§ WHAT IS BEING ASKED:
Set down the data below word for word, and leave the images aside.

§ RECORD SET:
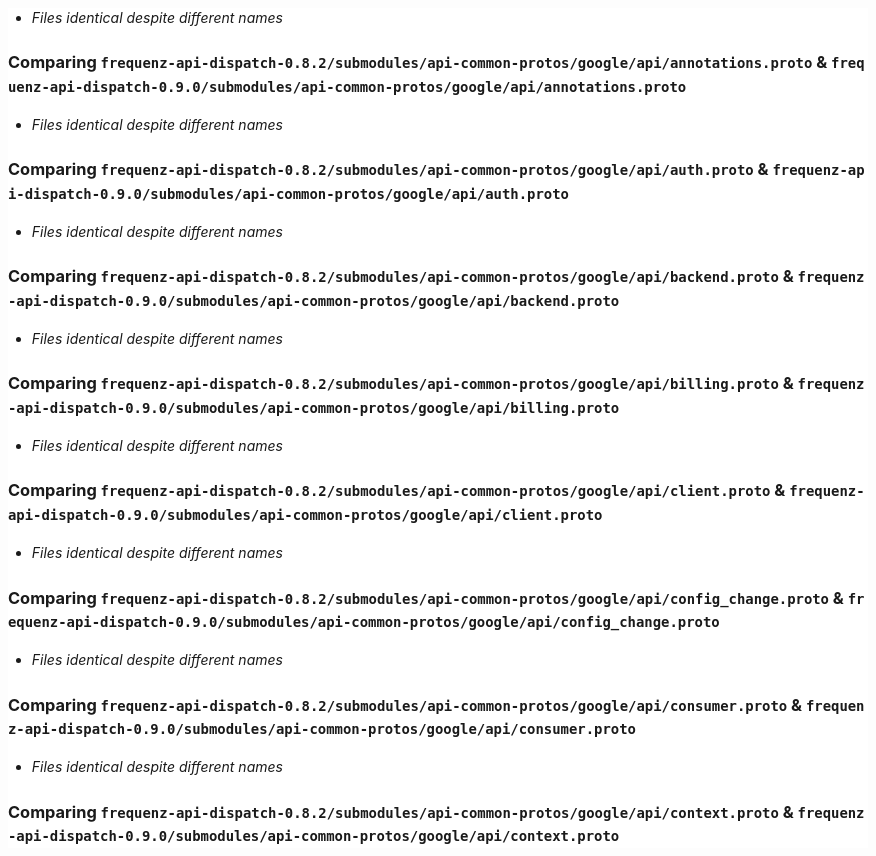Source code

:  * *Files identical despite different names*

### Comparing `frequenz-api-dispatch-0.8.2/submodules/api-common-protos/google/api/annotations.proto` & `frequenz-api-dispatch-0.9.0/submodules/api-common-protos/google/api/annotations.proto`

 * *Files identical despite different names*

### Comparing `frequenz-api-dispatch-0.8.2/submodules/api-common-protos/google/api/auth.proto` & `frequenz-api-dispatch-0.9.0/submodules/api-common-protos/google/api/auth.proto`

 * *Files identical despite different names*

### Comparing `frequenz-api-dispatch-0.8.2/submodules/api-common-protos/google/api/backend.proto` & `frequenz-api-dispatch-0.9.0/submodules/api-common-protos/google/api/backend.proto`

 * *Files identical despite different names*

### Comparing `frequenz-api-dispatch-0.8.2/submodules/api-common-protos/google/api/billing.proto` & `frequenz-api-dispatch-0.9.0/submodules/api-common-protos/google/api/billing.proto`

 * *Files identical despite different names*

### Comparing `frequenz-api-dispatch-0.8.2/submodules/api-common-protos/google/api/client.proto` & `frequenz-api-dispatch-0.9.0/submodules/api-common-protos/google/api/client.proto`

 * *Files identical despite different names*

### Comparing `frequenz-api-dispatch-0.8.2/submodules/api-common-protos/google/api/config_change.proto` & `frequenz-api-dispatch-0.9.0/submodules/api-common-protos/google/api/config_change.proto`

 * *Files identical despite different names*

### Comparing `frequenz-api-dispatch-0.8.2/submodules/api-common-protos/google/api/consumer.proto` & `frequenz-api-dispatch-0.9.0/submodules/api-common-protos/google/api/consumer.proto`

 * *Files identical despite different names*

### Comparing `frequenz-api-dispatch-0.8.2/submodules/api-common-protos/google/api/context.proto` & `frequenz-api-dispatch-0.9.0/submodules/api-common-protos/google/api/context.proto`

§ RESPONSE:
Source code

:  * *Files identical despite different names*

### Comparing `frequenz-api-dispatch-0.8.2/submodules/api-common-protos/google/api/annotations.proto` & `frequenz-api-dispatch-0.9.0/submodules/api-common-protos/google/api/annotations.proto`

 * *Files identical despite different names*

### Comparing `frequenz-api-dispatch-0.8.2/submodules/api-common-protos/google/api/auth.proto` & `frequenz-api-dispatch-0.9.0/submodules/api-common-protos/google/api/auth.proto`

 * *Files identical despite different names*

### Comparing `frequenz-api-dispatch-0.8.2/submodules/api-common-protos/google/api/backend.proto` & `frequenz-api-dispatch-0.9.0/submodules/api-common-protos/google/api/backend.proto`

 * *Files identical despite different names*

### Comparing `frequenz-api-dispatch-0.8.2/submodules/api-common-protos/google/api/billing.proto` & `frequenz-api-dispatch-0.9.0/submodules/api-common-protos/google/api/billing.proto`

 * *Files identical despite different names*

### Comparing `frequenz-api-dispatch-0.8.2/submodules/api-common-protos/google/api/client.proto` & `frequenz-api-dispatch-0.9.0/submodules/api-common-protos/google/api/client.proto`

 * *Files identical despite different names*

### Comparing `frequenz-api-dispatch-0.8.2/submodules/api-common-protos/google/api/config_change.proto` & `frequenz-api-dispatch-0.9.0/submodules/api-common-protos/google/api/config_change.proto`

 * *Files identical despite different names*

### Comparing `frequenz-api-dispatch-0.8.2/submodules/api-common-protos/google/api/consumer.proto` & `frequenz-api-dispatch-0.9.0/submodules/api-common-protos/google/api/consumer.proto`

 * *Files identical despite different names*

### Comparing `frequenz-api-dispatch-0.8.2/submodules/api-common-protos/google/api/context.proto` & `frequenz-api-dispatch-0.9.0/submodules/api-common-protos/google/api/context.proto`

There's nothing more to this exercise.